Seaweed: Sustainable Pasta SubstitutePublished: 17-11-2015, | Member: Seamore Holding
Seaweed has clear health benefits over wheat pasta, as it contains fewer fast carbs and more fiber, vitamins and minerals. Himanthalia elongata, a common Atlantic Ocean seaweed, is marketed by Dutch startup Seamore as a sustainable pasta substitute. Seaweed is an excellent food source that can help guarantee future food security.
Seaweed is an excellent food source that can help guarantee future food security. Its high nutritional value and sustainability make it an attractive alternative food. It grows naturally in seas and oceans worldwide and is steadily getting easier to grow commercially. Its potential is enormous. There are more than 10,000 types of seaweed, many of which are edible. Wageningen UR is one of the institutions developing sophisticated growing technologies. Seaweed is a widely used ingredient in Asian cuisine.
Willem Sodderland, founder and sole shareholder of Seamore, discovered Himanthalia elongata by accident. On vacation in Ibiza, he ordered a seaweed salad and was served something he was convinced was pasta. To his great surprise, the chef insisted the strands on his plate were not pasta but seaweed. Sodderland immediately realized there was a market for this product, and now, one years later, Sodderland’s Seamore startup has launched its seaweed pasta using money raised through a crowd funding campaign.
Eating Himanthalia elongata is not new. The variety is a traditional ingredient in several European countries, where it is known as ‘sea thong’ or ‘sea spaghetti’. Seamore uses seaweed from the rocky coast of Ireland, where it occurs naturally. The long strands are harvested from late April to late July. The quantity gathered is capped at a maximum of 15% per bay. Harvesting more would not be sustainable, because the seaweed needs time to regenerate. The local population in Ireland is grateful for the harvest season jobs as unemployment there is high.
The harvested seaweed is dried in special drying chambers, packed into big bags and shipped to the Netherlands in Dutch-based delivery trucks that would otherwise make their return trip from Ireland empty. Seamore is currently investigating the possibility of expanding its harvesting area to include locations on the French and Spanish coasts.
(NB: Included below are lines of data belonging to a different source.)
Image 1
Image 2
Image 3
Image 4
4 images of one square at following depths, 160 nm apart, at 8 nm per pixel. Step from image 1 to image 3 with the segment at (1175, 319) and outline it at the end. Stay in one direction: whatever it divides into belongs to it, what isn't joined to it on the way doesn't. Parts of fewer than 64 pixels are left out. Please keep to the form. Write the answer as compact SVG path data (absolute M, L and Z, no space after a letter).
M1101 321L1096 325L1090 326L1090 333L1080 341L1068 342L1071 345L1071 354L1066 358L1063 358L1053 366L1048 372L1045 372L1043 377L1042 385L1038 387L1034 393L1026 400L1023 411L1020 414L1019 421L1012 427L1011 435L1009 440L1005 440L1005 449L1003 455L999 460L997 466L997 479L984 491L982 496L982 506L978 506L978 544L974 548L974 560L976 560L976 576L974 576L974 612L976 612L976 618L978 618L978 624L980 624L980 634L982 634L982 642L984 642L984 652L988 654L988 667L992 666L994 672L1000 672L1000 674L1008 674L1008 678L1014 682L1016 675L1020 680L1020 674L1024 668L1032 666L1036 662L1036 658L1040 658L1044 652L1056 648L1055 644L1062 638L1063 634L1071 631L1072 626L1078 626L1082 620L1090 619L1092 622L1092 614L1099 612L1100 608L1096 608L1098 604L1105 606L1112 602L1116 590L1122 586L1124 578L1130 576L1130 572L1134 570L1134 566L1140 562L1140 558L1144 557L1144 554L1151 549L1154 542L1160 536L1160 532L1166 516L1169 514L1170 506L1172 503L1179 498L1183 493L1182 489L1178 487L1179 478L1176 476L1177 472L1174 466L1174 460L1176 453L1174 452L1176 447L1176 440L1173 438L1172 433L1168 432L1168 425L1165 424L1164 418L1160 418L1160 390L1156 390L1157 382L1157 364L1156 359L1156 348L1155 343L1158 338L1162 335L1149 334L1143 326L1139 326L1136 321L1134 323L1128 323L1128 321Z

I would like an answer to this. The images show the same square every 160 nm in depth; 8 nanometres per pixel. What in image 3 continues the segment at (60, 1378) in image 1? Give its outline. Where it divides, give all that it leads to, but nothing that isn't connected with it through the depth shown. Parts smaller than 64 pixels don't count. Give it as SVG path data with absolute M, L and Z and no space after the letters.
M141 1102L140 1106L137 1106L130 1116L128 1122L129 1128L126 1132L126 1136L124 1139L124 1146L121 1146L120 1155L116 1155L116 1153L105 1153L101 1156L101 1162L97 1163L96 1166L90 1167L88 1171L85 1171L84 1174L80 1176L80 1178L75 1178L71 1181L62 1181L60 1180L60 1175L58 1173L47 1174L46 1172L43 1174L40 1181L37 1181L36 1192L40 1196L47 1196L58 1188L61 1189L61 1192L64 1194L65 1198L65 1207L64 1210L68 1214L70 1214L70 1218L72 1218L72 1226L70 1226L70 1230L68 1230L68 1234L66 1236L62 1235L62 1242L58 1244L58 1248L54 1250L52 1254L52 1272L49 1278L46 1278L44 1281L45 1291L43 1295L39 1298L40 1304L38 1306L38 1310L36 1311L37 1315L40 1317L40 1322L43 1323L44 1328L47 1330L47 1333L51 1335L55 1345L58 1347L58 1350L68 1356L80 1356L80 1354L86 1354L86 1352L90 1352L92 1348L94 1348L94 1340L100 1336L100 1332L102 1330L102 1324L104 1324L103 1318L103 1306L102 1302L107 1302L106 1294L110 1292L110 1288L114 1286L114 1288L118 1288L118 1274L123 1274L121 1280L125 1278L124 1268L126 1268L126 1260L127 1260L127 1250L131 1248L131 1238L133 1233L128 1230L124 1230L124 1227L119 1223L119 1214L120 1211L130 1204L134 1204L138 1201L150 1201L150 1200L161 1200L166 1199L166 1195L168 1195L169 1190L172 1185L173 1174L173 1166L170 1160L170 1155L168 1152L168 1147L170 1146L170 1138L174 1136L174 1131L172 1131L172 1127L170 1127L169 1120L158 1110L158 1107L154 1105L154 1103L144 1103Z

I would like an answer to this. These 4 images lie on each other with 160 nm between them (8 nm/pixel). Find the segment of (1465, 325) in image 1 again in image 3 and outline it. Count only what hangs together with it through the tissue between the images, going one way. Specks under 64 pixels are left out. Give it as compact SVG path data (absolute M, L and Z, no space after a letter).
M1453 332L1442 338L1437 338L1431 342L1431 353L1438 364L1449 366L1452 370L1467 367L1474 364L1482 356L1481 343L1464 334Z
“The nutritional value of Himanthalia elongata is amazing,” says Carina Noordervliet, nutritionist and in-house chef at Seamore. One of her tasks is developing recipes for the new product. The seaweed contains fewer calories than regular wheat pasta. It is low on carbohydrates but contains a lot of fiber, protein, iodine, iron and Omega 3 fatty acids. Noordervliet sees great potential for the product. “This seaweed has a neutral, umami taste and good bite. We had several taste testing panels try it and they all loved it. Even children like it.”
There is a growing interest in Seamore’s products. Several stores and web stores want to start selling the seaweed pasta. As Noordervliet puts it: “We’re lucky we can jump on the bandwagon. Seaweed fits right in with the current superfood and sustainability trends. Actually, the whole thing is taking off far more quickly than we’d expected. We think seaweed is here to stay; it is going to become a fixed part of people’s diet in the next few years.”
Meanwhile, Sodderland is busy thinking of new seaweed products. “There are ten thousand seaweed varieties,” says Sodderland. “Just think of all the things we could do with these! Our primary goal is to introduce a seaweed substitute for some well-known, widely eaten food products like bread and potato chips. I want to prove that we can turn seaweed into a normal part of many people’s diet. How many people? If we manage to convince thousands of people to embrace seaweed in the next few months, we will have demonstrated an incredible proof of concept. Then we’ll know for sure that we can win over many, many more.”